Im Gegensatz zu den Südtiroler Einzelhöfen sind die ladinischen Höfe meistens zu mehreren in Weilern, den Viles, zusammengeschlossen. Ursprünglich dürften sich diese Weiler teilweise auch durch Erbteilung gebildet haben, die allerdings heute nicht mehr erlaubt ist, um die Wirtschaftlichkeit der einzelnen Höfe nicht zu gefährden. Typischerweise stehen die Gebäude dicht gedrängt, je nach landschaftlichen Gegebenheiten oft kreis- oder fächerförmig um einen kleinen Dorfplatz gruppiert, der ebenso wie einige Nutzbauten (Backhäuser, Mühlen usw.) gemeinsam genutzt wird. In einigen Weilern findet man auch kleine Kapellen. Die Viles bestehen aus bis zu zehn, bisweilen sogar mehr Gebäuden und wirken manchmal schon wie eigenständige kleine Dörfer.

Weiler in Badia
Die zu Badia gehörenden Weiler Sotgherdëina (links), Pescol (oben rechts) und Jusciara (unten rechts).
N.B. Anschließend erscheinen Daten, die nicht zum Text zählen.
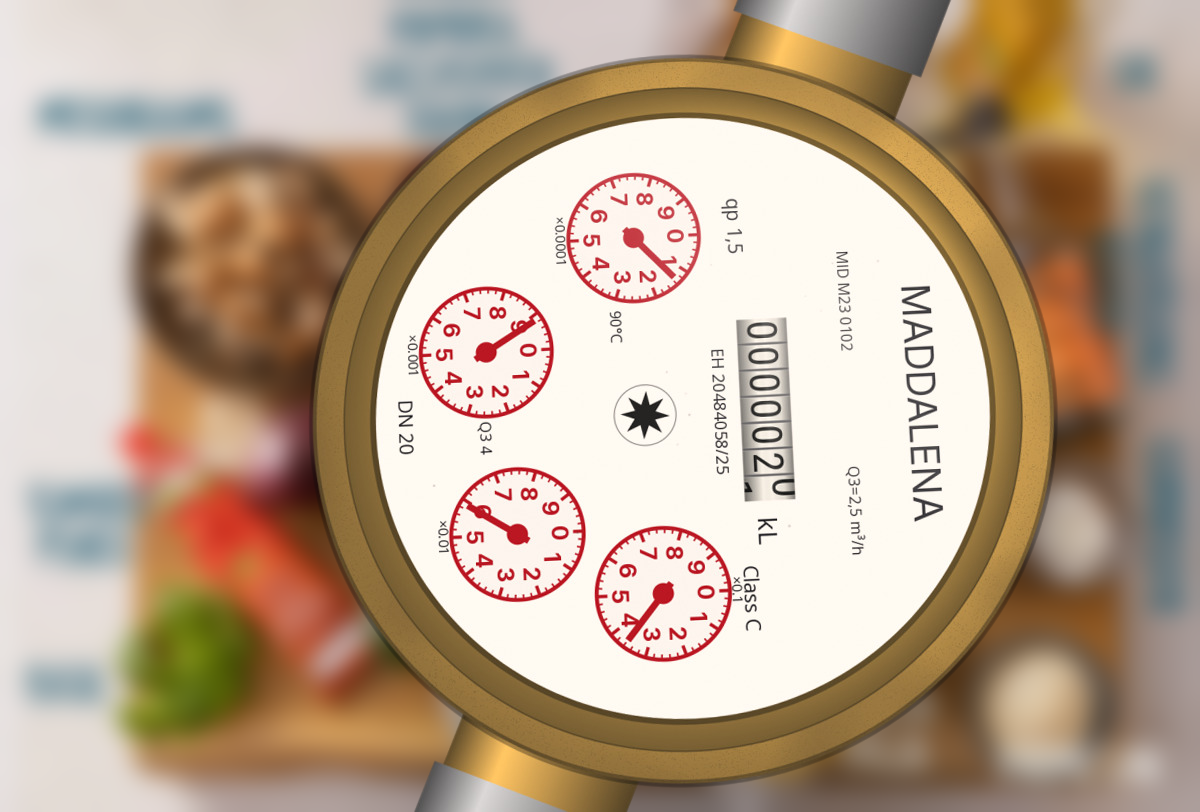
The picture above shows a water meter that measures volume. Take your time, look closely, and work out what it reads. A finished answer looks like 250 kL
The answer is 20.3591 kL
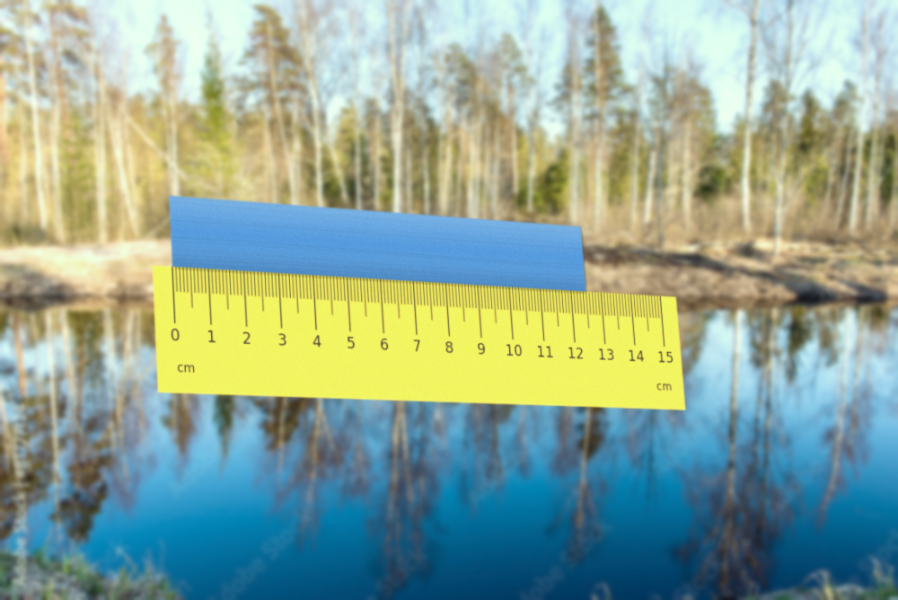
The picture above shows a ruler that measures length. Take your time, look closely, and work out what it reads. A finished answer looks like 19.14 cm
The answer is 12.5 cm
Die Dolomiten sind auch ein Land der Sagen und Legenden, denen die Besonderheit dieser Gebirgslandschaft sicherlich Vorschub geleistet hat. Am bekanntesten ist wohl die Sage vom Zwergenkönig Laurin und seinem Rosengarten, die sich mit dem Gebirgszug Rosengarten verbindet. Viele Sagen sind auch im ladinischen Bereich zu finden, wie die vom Reich der Fanes, auf die in der gleichnamigen Gebirgsgruppe noch Bezeichnungen wie „Der versteinerte Faneskönig“ und „Kastell der Fanes“ verweisen, die Sage von der Königstochter Dolasilla oder die Legenden, die sich um den Grafen von Prack als Drachentöter Gran Bracun ranken.